*GIVEN RECORDS:*

• • • •

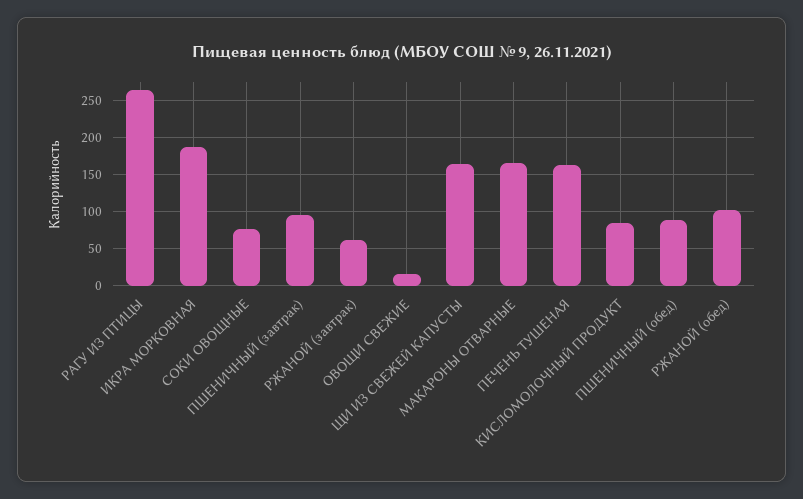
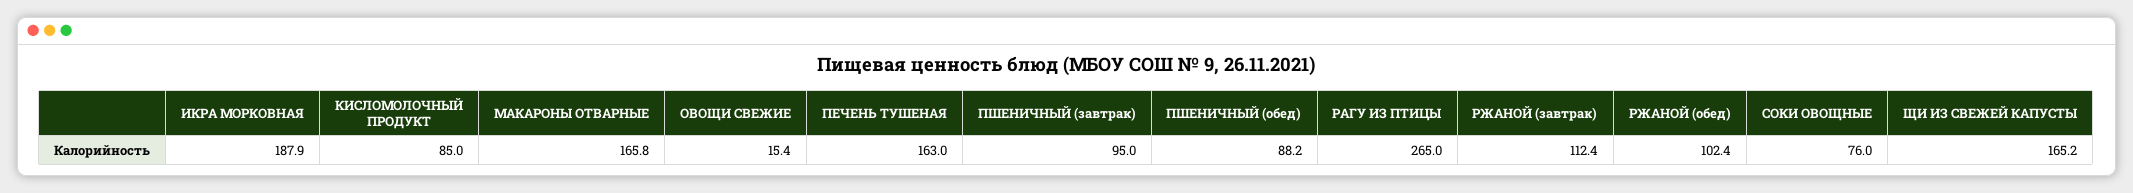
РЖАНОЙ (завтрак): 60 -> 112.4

• • • •

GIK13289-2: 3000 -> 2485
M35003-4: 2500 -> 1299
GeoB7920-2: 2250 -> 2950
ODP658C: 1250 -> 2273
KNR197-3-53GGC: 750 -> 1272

• • • •

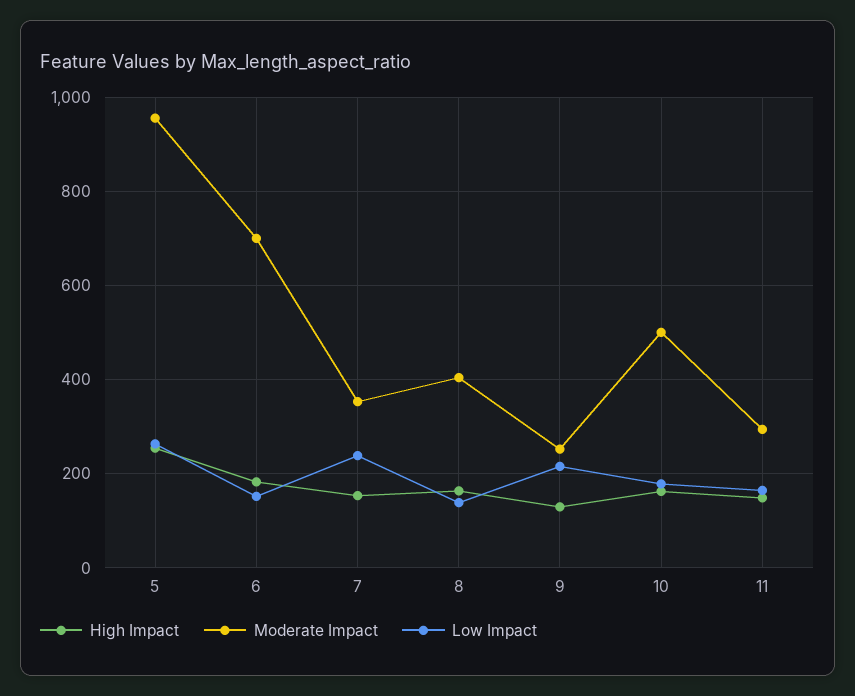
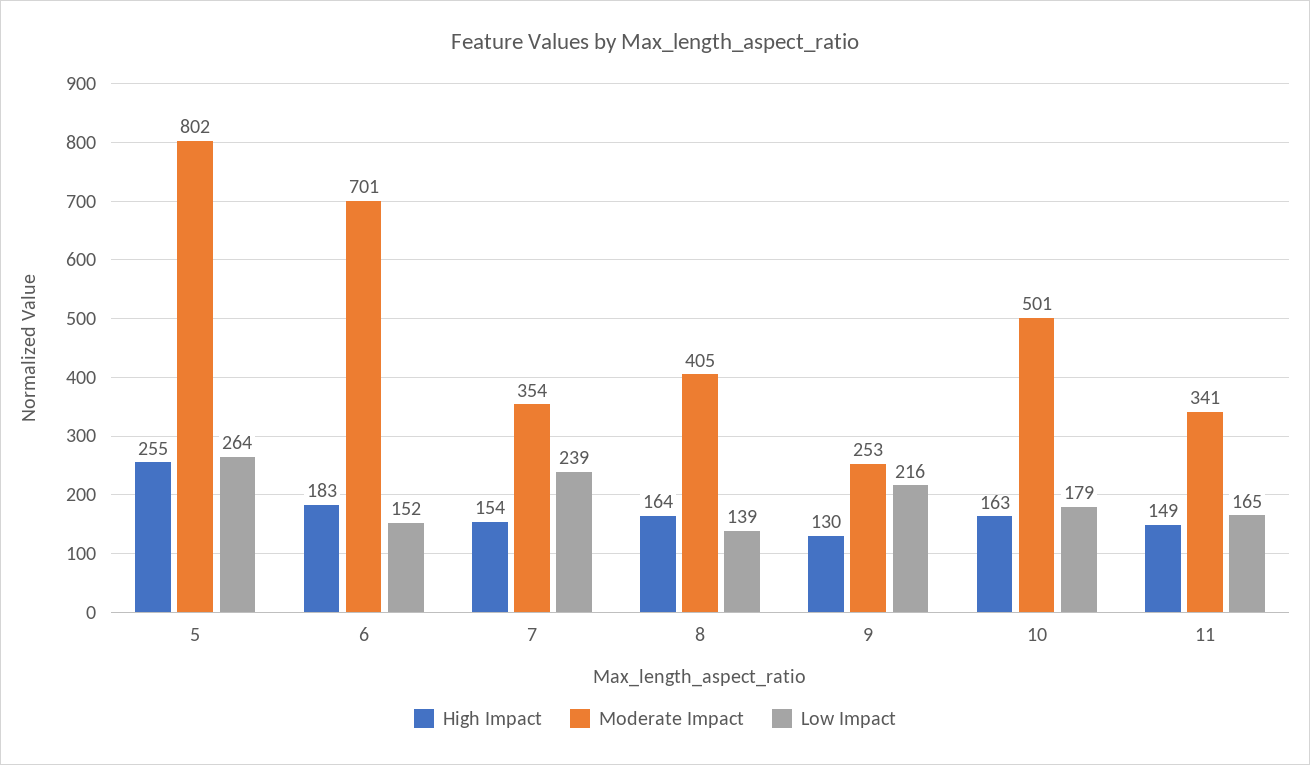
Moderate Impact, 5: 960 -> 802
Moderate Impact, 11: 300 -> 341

• • • •

*PROBLEM STATEMENT:* In how many lines of the data does the word "Impact" appear? Respond with the number and nothing more.

*EXPECTED ANSWER:* 2